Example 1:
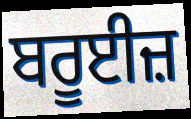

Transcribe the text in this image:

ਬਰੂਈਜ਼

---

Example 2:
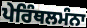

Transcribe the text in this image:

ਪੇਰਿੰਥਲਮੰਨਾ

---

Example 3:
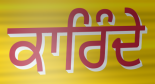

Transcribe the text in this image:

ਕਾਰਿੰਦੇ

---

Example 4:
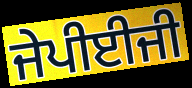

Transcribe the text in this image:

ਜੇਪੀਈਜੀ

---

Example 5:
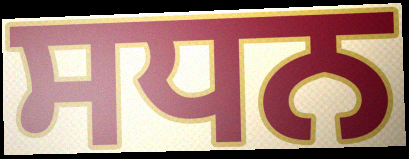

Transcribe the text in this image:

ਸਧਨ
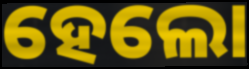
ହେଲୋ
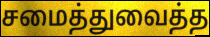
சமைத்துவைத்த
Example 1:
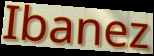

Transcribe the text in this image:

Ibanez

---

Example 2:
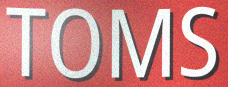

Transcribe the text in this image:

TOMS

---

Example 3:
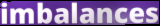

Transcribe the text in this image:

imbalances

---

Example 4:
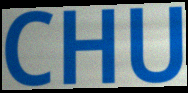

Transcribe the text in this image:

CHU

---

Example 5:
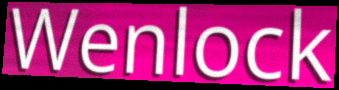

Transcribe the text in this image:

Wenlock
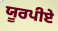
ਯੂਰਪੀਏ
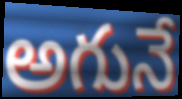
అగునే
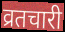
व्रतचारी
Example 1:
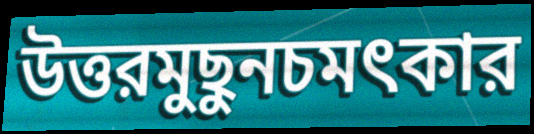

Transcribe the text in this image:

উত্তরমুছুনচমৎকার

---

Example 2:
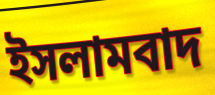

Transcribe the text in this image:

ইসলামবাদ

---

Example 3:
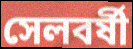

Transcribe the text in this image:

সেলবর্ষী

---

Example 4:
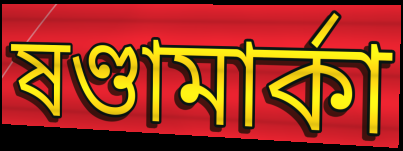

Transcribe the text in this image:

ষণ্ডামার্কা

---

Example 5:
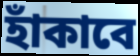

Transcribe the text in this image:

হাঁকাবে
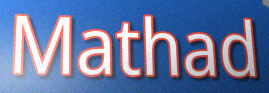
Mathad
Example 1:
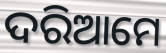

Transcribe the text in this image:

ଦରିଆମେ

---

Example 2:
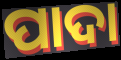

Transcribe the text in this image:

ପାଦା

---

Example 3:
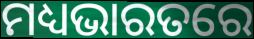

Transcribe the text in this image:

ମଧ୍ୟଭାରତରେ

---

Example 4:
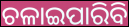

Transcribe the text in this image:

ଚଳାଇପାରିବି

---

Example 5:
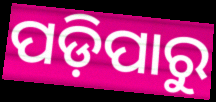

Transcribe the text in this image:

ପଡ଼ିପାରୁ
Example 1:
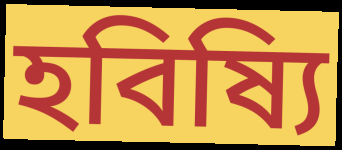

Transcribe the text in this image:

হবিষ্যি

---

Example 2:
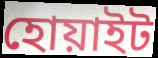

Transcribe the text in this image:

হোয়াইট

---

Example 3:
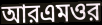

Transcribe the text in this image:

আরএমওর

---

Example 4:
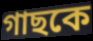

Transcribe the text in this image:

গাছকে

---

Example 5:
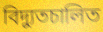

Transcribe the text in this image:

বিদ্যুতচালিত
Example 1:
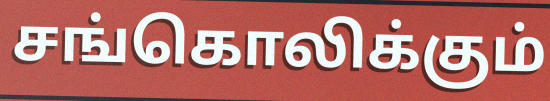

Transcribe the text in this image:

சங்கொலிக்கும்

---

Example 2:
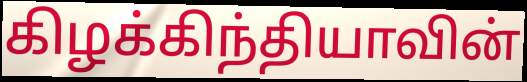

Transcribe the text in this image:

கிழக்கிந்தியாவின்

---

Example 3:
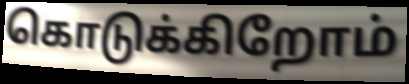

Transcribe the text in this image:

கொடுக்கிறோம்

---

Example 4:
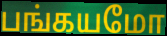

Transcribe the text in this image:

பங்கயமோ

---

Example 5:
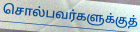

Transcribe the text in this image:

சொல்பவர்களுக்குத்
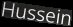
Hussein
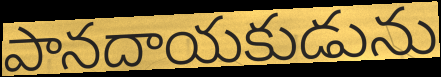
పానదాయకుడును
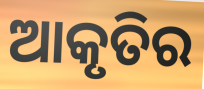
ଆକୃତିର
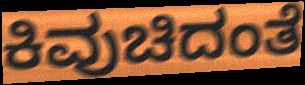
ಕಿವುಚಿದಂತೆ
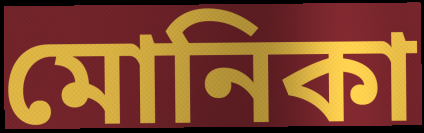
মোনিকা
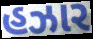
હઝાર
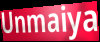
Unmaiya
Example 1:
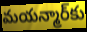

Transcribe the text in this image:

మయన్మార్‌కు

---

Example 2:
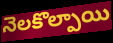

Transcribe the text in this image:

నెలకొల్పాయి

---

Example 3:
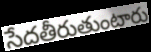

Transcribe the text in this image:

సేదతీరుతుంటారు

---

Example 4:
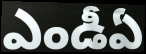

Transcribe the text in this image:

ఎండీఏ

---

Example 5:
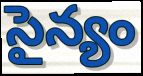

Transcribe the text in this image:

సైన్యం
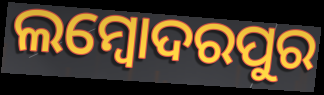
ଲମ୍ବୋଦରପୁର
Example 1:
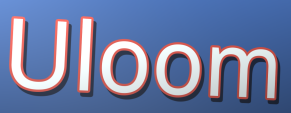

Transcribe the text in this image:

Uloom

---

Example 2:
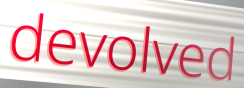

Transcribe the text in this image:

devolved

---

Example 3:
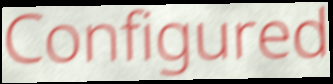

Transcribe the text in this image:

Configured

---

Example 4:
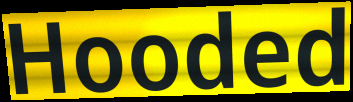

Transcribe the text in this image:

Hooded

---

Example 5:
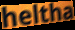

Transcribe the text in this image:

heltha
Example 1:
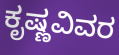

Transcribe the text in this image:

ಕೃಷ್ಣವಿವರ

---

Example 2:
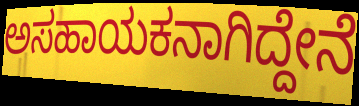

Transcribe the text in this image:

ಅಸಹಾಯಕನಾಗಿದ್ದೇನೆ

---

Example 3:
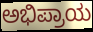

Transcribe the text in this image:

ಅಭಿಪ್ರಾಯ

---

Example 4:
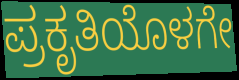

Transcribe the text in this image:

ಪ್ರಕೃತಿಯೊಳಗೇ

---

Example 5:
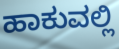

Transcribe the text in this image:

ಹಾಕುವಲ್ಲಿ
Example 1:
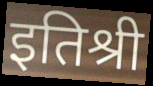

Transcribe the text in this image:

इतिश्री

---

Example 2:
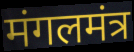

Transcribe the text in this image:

--------

### Aim of the task
Please rewrite the listing from its start up to and including the line with "বিদ্যুতচালিত", replacing "Transcribe" with "Copy" and keeping everything else unchanged. Leave the pictures out of your answer.

### Result for this task
Example 1:

Copy the text in this image:

ਬਰੂਈਜ਼

---

Example 2:

Copy the text in this image:

ਪੇਰਿੰਥਲਮੰਨਾ

---

Example 3:

Copy the text in this image:

ਕਾਰਿੰਦੇ

---

Example 4:

Copy the text in this image:

ਜੇਪੀਈਜੀ

---

Example 5:

Copy the text in this image:

ਸਧਨ
ହେଲୋ
சமைத்துவைத்த
Example 1:

Copy the text in this image:

Ibanez

---

Example 2:

Copy the text in this image:

TOMS

---

Example 3:

Copy the text in this image:

imbalances

---

Example 4:

Copy the text in this image:

CHU

---

Example 5:

Copy the text in this image:

Wenlock
ਯੂਰਪੀਏ
అగునే
व्रतचारी
Example 1:

Copy the text in this image:

উত্তরমুছুনচমৎকার

---

Example 2:

Copy the text in this image:

ইসলামবাদ

---

Example 3:

Copy the text in this image:

সেলবর্ষী

---

Example 4:

Copy the text in this image:

ষণ্ডামার্কা

---

Example 5:

Copy the text in this image:

হাঁকাবে
Mathad
Example 1:

Copy the text in this image:

ଦରିଆମେ

---

Example 2:

Copy the text in this image:

ପାଦା

---

Example 3:

Copy the text in this image:

ମଧ୍ୟଭାରତରେ

---

Example 4:

Copy the text in this image:

ଚଳାଇପାରିବି

---

Example 5:

Copy the text in this image:

ପଡ଼ିପାରୁ
Example 1:

Copy the text in this image:

হবিষ্যি

---

Example 2:

Copy the text in this image:

হোয়াইট

---

Example 3:

Copy the text in this image:

আরএমওর

---

Example 4:

Copy the text in this image:

গাছকে

---

Example 5:

Copy the text in this image:

বিদ্যুতচালিত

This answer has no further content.